→ **Request**:
Retype each record shown below, leaving every character as it is.

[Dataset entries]
==*==

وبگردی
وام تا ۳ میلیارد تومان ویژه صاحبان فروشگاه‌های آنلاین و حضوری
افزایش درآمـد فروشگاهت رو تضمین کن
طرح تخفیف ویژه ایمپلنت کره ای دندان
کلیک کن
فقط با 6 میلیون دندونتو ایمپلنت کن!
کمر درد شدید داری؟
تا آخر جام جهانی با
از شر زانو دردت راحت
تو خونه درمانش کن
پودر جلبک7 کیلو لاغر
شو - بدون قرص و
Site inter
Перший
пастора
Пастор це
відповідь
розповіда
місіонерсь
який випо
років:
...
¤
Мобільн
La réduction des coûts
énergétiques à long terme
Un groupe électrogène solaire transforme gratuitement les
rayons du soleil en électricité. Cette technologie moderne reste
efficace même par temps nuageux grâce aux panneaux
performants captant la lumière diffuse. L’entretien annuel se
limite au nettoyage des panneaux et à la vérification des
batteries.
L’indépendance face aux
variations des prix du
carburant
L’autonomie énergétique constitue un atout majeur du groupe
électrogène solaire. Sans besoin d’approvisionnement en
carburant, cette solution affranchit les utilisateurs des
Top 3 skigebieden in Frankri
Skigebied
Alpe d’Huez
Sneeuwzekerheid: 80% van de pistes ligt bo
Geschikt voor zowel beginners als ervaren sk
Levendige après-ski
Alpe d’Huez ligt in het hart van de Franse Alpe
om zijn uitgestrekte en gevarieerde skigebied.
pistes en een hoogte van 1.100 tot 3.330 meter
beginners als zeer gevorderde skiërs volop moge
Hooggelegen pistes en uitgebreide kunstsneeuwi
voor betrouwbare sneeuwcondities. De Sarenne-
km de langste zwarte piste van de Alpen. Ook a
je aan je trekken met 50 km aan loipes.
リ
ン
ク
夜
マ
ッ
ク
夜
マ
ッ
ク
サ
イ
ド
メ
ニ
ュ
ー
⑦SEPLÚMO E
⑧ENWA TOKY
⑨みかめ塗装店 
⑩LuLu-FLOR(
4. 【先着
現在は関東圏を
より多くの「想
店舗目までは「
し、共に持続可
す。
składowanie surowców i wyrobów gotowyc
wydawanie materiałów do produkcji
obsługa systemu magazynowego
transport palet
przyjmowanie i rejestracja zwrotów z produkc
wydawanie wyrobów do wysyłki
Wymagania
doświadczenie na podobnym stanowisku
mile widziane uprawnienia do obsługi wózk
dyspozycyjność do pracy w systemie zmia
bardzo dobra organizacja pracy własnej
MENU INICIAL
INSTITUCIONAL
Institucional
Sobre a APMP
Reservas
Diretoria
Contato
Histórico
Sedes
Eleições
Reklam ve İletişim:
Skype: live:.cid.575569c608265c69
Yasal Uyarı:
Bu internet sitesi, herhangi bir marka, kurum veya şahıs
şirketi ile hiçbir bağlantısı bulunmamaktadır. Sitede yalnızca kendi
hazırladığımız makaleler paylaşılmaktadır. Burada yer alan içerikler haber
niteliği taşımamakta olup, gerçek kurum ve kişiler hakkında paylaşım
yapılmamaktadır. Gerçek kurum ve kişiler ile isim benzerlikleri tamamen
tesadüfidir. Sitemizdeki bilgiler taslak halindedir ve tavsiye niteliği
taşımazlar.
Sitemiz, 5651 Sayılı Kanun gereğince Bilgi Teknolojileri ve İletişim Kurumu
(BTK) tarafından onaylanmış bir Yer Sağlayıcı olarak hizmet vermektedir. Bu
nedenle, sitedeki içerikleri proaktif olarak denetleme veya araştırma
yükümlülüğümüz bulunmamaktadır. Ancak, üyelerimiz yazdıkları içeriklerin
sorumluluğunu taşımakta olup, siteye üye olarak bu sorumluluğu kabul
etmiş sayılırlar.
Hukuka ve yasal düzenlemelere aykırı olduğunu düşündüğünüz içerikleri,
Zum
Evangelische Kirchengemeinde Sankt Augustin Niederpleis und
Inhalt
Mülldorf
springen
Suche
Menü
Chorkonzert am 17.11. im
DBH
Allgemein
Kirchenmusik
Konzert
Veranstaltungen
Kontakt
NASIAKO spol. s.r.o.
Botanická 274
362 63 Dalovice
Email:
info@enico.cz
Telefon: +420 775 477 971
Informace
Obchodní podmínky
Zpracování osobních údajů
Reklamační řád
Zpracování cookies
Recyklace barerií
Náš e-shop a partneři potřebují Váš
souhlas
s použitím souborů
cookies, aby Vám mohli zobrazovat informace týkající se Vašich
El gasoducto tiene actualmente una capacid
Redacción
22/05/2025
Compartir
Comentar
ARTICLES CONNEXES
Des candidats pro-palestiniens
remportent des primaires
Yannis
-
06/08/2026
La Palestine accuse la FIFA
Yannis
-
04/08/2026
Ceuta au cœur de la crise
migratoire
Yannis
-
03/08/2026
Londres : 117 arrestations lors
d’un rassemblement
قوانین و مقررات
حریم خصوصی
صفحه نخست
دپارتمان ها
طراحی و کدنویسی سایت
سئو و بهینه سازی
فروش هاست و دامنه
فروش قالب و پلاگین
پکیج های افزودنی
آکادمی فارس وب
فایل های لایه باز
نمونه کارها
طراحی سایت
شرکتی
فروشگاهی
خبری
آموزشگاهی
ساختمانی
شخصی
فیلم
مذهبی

==*==

→ **Written solution**:
وبگردی
وام تا ۳ میلیارد تومان ویژه صاحبان فروشگاه‌های آنلاین و حضوری
افزایش درآمـد فروشگاهت رو تضمین کن
طرح تخفیف ویژه ایمپلنت کره ای دندان
کلیک کن
فقط با 6 میلیون دندونتو ایمپلنت کن!
کمر درد شدید داری؟
تا آخر جام جهانی با
از شر زانو دردت راحت
تو خونه درمانش کن
پودر جلبک7 کیلو لاغر
شو - بدون قرص و
Site inter
Перший
пастора
Пастор це
відповідь
розповіда
місіонерсь
який випо
років:
...
¤
Мобільн
La réduction des coûts
énergétiques à long terme
Un groupe électrogène solaire transforme gratuitement les
rayons du soleil en électricité. Cette technologie moderne reste
efficace même par temps nuageux grâce aux panneaux
performants captant la lumière diffuse. L’entretien annuel se
limite au nettoyage des panneaux et à la vérification des
batteries.
L’indépendance face aux
variations des prix du
carburant
L’autonomie énergétique constitue un atout majeur du groupe
électrogène solaire. Sans besoin d’approvisionnement en
carburant, cette solution affranchit les utilisateurs des
Top 3 skigebieden in Frankri
Skigebied
Alpe d’Huez
Sneeuwzekerheid: 80% van de pistes ligt bo
Geschikt voor zowel beginners als ervaren sk
Levendige après-ski
Alpe d’Huez ligt in het hart van de Franse Alpe
om zijn uitgestrekte en gevarieerde skigebied.
pistes en een hoogte van 1.100 tot 3.330 meter
beginners als zeer gevorderde skiërs volop moge
Hooggelegen pistes en uitgebreide kunstsneeuwi
voor betrouwbare sneeuwcondities. De Sarenne-
km de langste zwarte piste van de Alpen. Ook a
je aan je trekken met 50 km aan loipes.
リ
ン
ク
夜
マ
ッ
ク
夜
マ
ッ
ク
サ
イ
ド
メ
ニ
ュ
ー
⑦SEPLÚMO E
⑧ENWA TOKY
⑨みかめ塗装店 
⑩LuLu-FLOR(
4. 【先着
現在は関東圏を
より多くの「想
店舗目までは「
し、共に持続可
す。
składowanie surowców i wyrobów gotowyc
wydawanie materiałów do produkcji
obsługa systemu magazynowego
transport palet
przyjmowanie i rejestracja zwrotów z produkc
wydawanie wyrobów do wysyłki
Wymagania
doświadczenie na podobnym stanowisku
mile widziane uprawnienia do obsługi wózk
dyspozycyjność do pracy w systemie zmia
bardzo dobra organizacja pracy własnej
MENU INICIAL
INSTITUCIONAL
Institucional
Sobre a APMP
Reservas
Diretoria
Contato
Histórico
Sedes
Eleições
Reklam ve İletişim:
Skype: live:.cid.575569c608265c69
Yasal Uyarı:
Bu internet sitesi, herhangi bir marka, kurum veya şahıs
şirketi ile hiçbir bağlantısı bulunmamaktadır. Sitede yalnızca kendi
hazırladığımız makaleler paylaşılmaktadır. Burada yer alan içerikler haber
niteliği taşımamakta olup, gerçek kurum ve kişiler hakkında paylaşım
yapılmamaktadır. Gerçek kurum ve kişiler ile isim benzerlikleri tamamen
tesadüfidir. Sitemizdeki bilgiler taslak halindedir ve tavsiye niteliği
taşımazlar.
Sitemiz, 5651 Sayılı Kanun gereğince Bilgi Teknolojileri ve İletişim Kurumu
(BTK) tarafından onaylanmış bir Yer Sağlayıcı olarak hizmet vermektedir. Bu
nedenle, sitedeki içerikleri proaktif olarak denetleme veya araştırma
yükümlülüğümüz bulunmamaktadır. Ancak, üyelerimiz yazdıkları içeriklerin
sorumluluğunu taşımakta olup, siteye üye olarak bu sorumluluğu kabul
etmiş sayılırlar.
Hukuka ve yasal düzenlemelere aykırı olduğunu düşündüğünüz içerikleri,
Zum
Evangelische Kirchengemeinde Sankt Augustin Niederpleis und
Inhalt
Mülldorf
springen
Suche
Menü
Chorkonzert am 17.11. im
DBH
Allgemein
Kirchenmusik
Konzert
Veranstaltungen
Kontakt
NASIAKO spol. s.r.o.
Botanická 274
362 63 Dalovice
Email:
info@enico.cz
Telefon: +420 775 477 971
Informace
Obchodní podmínky
Zpracování osobních údajů
Reklamační řád
Zpracování cookies
Recyklace barerií
Náš e-shop a partneři potřebují Váš
souhlas
s použitím souborů
cookies, aby Vám mohli zobrazovat informace týkající se Vašich
El gasoducto tiene actualmente una capacid
Redacción
22/05/2025
Compartir
Comentar
ARTICLES CONNEXES
Des candidats pro-palestiniens
remportent des primaires
Yannis
-
06/08/2026
La Palestine accuse la FIFA
Yannis
-
04/08/2026
Ceuta au cœur de la crise
migratoire
Yannis
-
03/08/2026
Londres : 117 arrestations lors
d’un rassemblement
قوانین و مقررات
حریم خصوصی
صفحه نخست
دپارتمان ها
طراحی و کدنویسی سایت
سئو و بهینه سازی
فروش هاست و دامنه
فروش قالب و پلاگین
پکیج های افزودنی
آکادمی فارس وب
فایل های لایه باز
نمونه کارها
طراحی سایت
شرکتی
فروشگاهی
خبری
آموزشگاهی
ساختمانی
شخصی
فیلم
مذهبی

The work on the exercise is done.